Syrian troops beefed up their positions Thursday near the border with Turkey, sending tanks and soldiers to stop army defectors from launching cross-border attacks, Syrian media said.
Many Syrian army defectors are hiding in Turkey, a former ally that has opened its border to thousands of refugees fleeing a deadly crackdown on pro-democracy protesters, dpa reported.
The state-run SANA news agency said the move followed several confrontations between the Syrian army and "terrorists" who have been launching attacks inside Syria from their hideouts in Turkey.
The announcement came hours after Syria said gunmen had attacked an oil pipeline in the city of Homs, which lies some 100 kilometres from the Turkish border. But activists based in Homs said the attack was ordered by the government to justify a military crackdown there.
Pictures posted on SANA showed thick black smoke billowing over residential buildings. A large complex with several huge white storage tanks and cooling towers could be seen in the background.
At least 14 people were killed in the rebellious city on Thursday. The sabotaged pipeline carries crude from eastern Syria to a refinery in Homs.
Activists based in neighbouring Lebanon said dozens of Syrian tanks took up positions along the Syrian-Turkish border and soldiers were seen setting up military posts.
The regime of President Bashar al-Assad has often blamed the 8-month-long violence on "terrorists" backed by foreign powers.
State media have also accused the Turkish army of "assisting the terrorists, who were wounded in the clashes and escaped to Turkey."
The Syrian Free Army, which is made up of defectors and regime opponents, is based in Turkey.

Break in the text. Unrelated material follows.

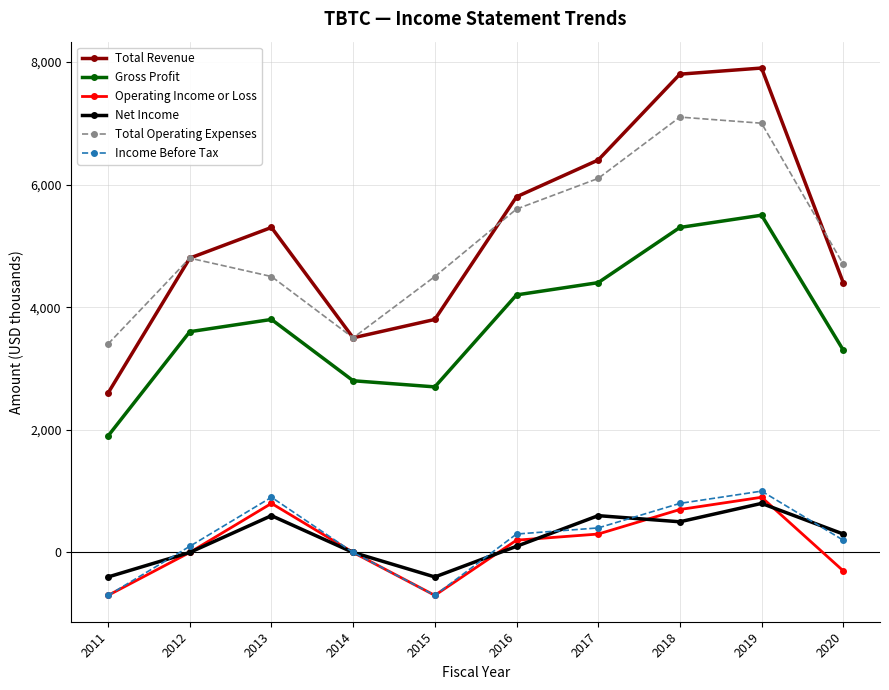

What is the difference between the maximum and second lowest values in the Net Income series?

1200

That country has deepened al-Assad's isolation by imposing sanctions against his regime and calling on him to step down over violence that has killed more than 4,000 people.

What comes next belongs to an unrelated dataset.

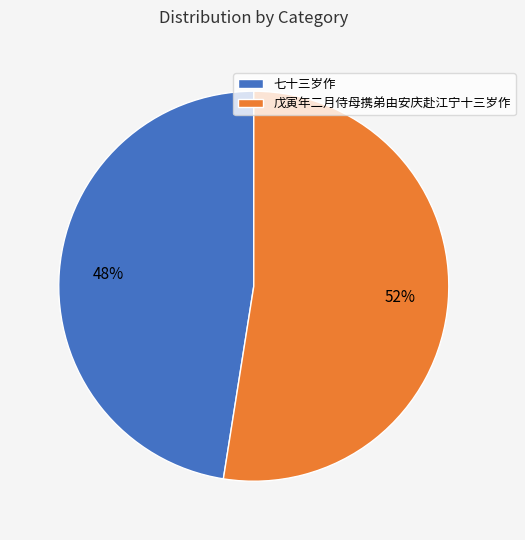

Which slice is the smallest?

七十三岁作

Opposition activist Omar Homsi told dpa that more than 130 people have been killed by Syrian security forces since Monday in the Khalidiyeh and Baba Amr neighbourhoods of Homs.
It is difficult to independently verify events in Syria, which has barred most foreign media since popular protests erupted in March.
Activists said mass protests were planned in several Syrian cities on Friday and opposition groups have called for an open-ended strike starting on Sunday.